===== INPUT MATERIAL =====
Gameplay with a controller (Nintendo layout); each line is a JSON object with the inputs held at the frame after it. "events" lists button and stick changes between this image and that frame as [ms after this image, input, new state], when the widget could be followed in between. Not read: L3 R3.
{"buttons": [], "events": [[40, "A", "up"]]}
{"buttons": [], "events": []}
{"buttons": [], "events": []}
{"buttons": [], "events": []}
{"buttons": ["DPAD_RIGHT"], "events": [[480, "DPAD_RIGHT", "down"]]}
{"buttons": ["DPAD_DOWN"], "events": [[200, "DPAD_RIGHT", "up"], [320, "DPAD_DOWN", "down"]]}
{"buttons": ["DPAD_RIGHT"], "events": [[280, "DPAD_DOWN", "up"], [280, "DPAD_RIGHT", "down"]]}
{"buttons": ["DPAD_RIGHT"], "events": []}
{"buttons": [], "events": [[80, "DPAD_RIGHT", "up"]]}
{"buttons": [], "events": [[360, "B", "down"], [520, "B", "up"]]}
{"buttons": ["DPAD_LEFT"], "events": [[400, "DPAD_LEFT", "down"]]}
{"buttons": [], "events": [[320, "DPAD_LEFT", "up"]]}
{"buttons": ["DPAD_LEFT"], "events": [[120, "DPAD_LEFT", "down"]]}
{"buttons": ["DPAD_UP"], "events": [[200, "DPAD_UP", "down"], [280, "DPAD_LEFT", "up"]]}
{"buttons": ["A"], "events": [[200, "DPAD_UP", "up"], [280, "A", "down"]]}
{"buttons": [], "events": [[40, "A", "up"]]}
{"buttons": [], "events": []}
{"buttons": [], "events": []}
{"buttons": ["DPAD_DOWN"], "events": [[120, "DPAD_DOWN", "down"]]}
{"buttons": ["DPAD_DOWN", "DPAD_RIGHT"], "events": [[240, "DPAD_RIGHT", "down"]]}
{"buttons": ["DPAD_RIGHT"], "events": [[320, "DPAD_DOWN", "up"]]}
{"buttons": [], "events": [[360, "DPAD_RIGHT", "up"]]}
=====
ABOUT THIS TASK
All of the records above should be transcribed exactly.

YOUR SOLUTION
Gameplay with a controller (Nintendo layout); each line is a JSON object with the inputs held at the frame after it. "events" lists button and stick changes between this image and that frame as [ms after this image, input, new state], when the widget could be followed in between. Not read: L3 R3.
{"buttons": [], "events": [[40, "A", "up"]]}
{"buttons": [], "events": []}
{"buttons": [], "events": []}
{"buttons": [], "events": []}
{"buttons": ["DPAD_RIGHT"], "events": [[480, "DPAD_RIGHT", "down"]]}
{"buttons": ["DPAD_DOWN"], "events": [[200, "DPAD_RIGHT", "up"], [320, "DPAD_DOWN", "down"]]}
{"buttons": ["DPAD_RIGHT"], "events": [[280, "DPAD_DOWN", "up"], [280, "DPAD_RIGHT", "down"]]}
{"buttons": ["DPAD_RIGHT"], "events": []}
{"buttons": [], "events": [[80, "DPAD_RIGHT", "up"]]}
{"buttons": [], "events": [[360, "B", "down"], [520, "B", "up"]]}
{"buttons": ["DPAD_LEFT"], "events": [[400, "DPAD_LEFT", "down"]]}
{"buttons": [], "events": [[320, "DPAD_LEFT", "up"]]}
{"buttons": ["DPAD_LEFT"], "events": [[120, "DPAD_LEFT", "down"]]}
{"buttons": ["DPAD_UP"], "events": [[200, "DPAD_UP", "down"], [280, "DPAD_LEFT", "up"]]}
{"buttons": ["A"], "events": [[200, "DPAD_UP", "up"], [280, "A", "down"]]}
{"buttons": [], "events": [[40, "A", "up"]]}
{"buttons": [], "events": []}
{"buttons": [], "events": []}
{"buttons": ["DPAD_DOWN"], "events": [[120, "DPAD_DOWN", "down"]]}
{"buttons": ["DPAD_DOWN", "DPAD_RIGHT"], "events": [[240, "DPAD_RIGHT", "down"]]}
{"buttons": ["DPAD_RIGHT"], "events": [[320, "DPAD_DOWN", "up"]]}
{"buttons": [], "events": [[360, "DPAD_RIGHT", "up"]]}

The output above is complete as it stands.